De passage à Paris, ils dénoncent le climat de terreur qui sévit dans les hôpitaux où ont été transportés, ces dernières semaines, les blessés des manifestations anti-Ahmadinejad.
Ils en ont trop vu. Par peur de représailles, ils ont gardé le silence. Mais de passage en France pour quelques jours, ils veulent briser le mur de la peur. À tout prix. «À Téhéran, nous sommes les témoins impuissants de véritables crimes contre l'humanité», s'insurge un des deux médecins iraniens, rencontrés ce week-end à Paris, et qui préfère garder l'anonymat pour des raisons de sécurité. «Depuis le début des manifestations anti-Ahmadinejad, dit-il, des miliciens et des agents de la sécurité en civil ont instauré une politique de la terreur dans les hôpitaux. Ils y mènent une traque sans merci contre les blessés.»«Tout a débuté le samedi 13 juin - le premier jour de la contestation contre les résultats de l'élection. Ils ont commencé à demander la liste des admis à la réception des hôpitaux qui étaient situés à proximité des manifestations», raconte le médecin. Objectif à peine voilé : «identifier les protestataires blessés, pour pouvoir ensuite les poursuivre en justice, en les accusant d'avoir perturbé l'ordre public», précise-t-il.

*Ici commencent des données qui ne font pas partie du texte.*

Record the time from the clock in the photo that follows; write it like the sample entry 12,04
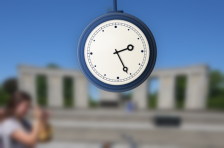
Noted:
2,26
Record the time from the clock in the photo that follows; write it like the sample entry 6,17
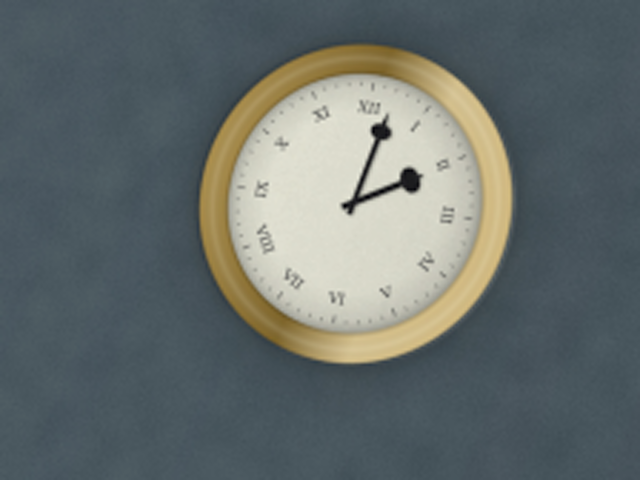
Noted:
2,02
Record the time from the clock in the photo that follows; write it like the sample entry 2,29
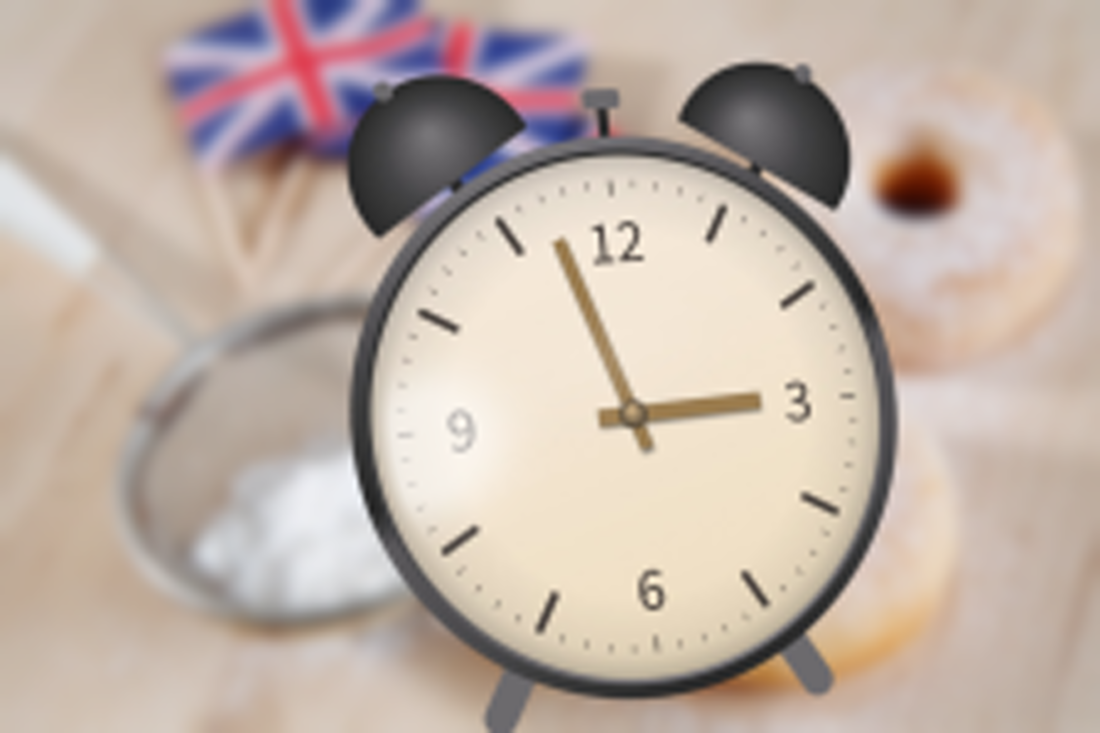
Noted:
2,57
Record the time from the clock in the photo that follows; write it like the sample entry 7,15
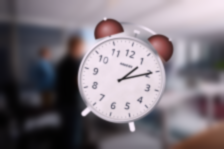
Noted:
1,10
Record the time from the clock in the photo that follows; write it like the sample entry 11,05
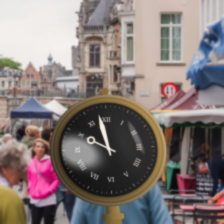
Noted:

Plus de 92 morts Selon plusieurs témoignages qui circulent dans les milieux médicaux, l'hôpital Akram Rasoul, non loin de l'université de Téhéran, aurait reçu, dès le «lundi noir» (15 juin), 38 corps, parmi lesquels 28 blessés et 10 déjà morts. «On a pu constater que les balles avaient traversé les torses à la diagonale, ce qui signifie qu'elles ont été tirées d'en haut - c'est-à-dire d'un toit», remarque le second médecin.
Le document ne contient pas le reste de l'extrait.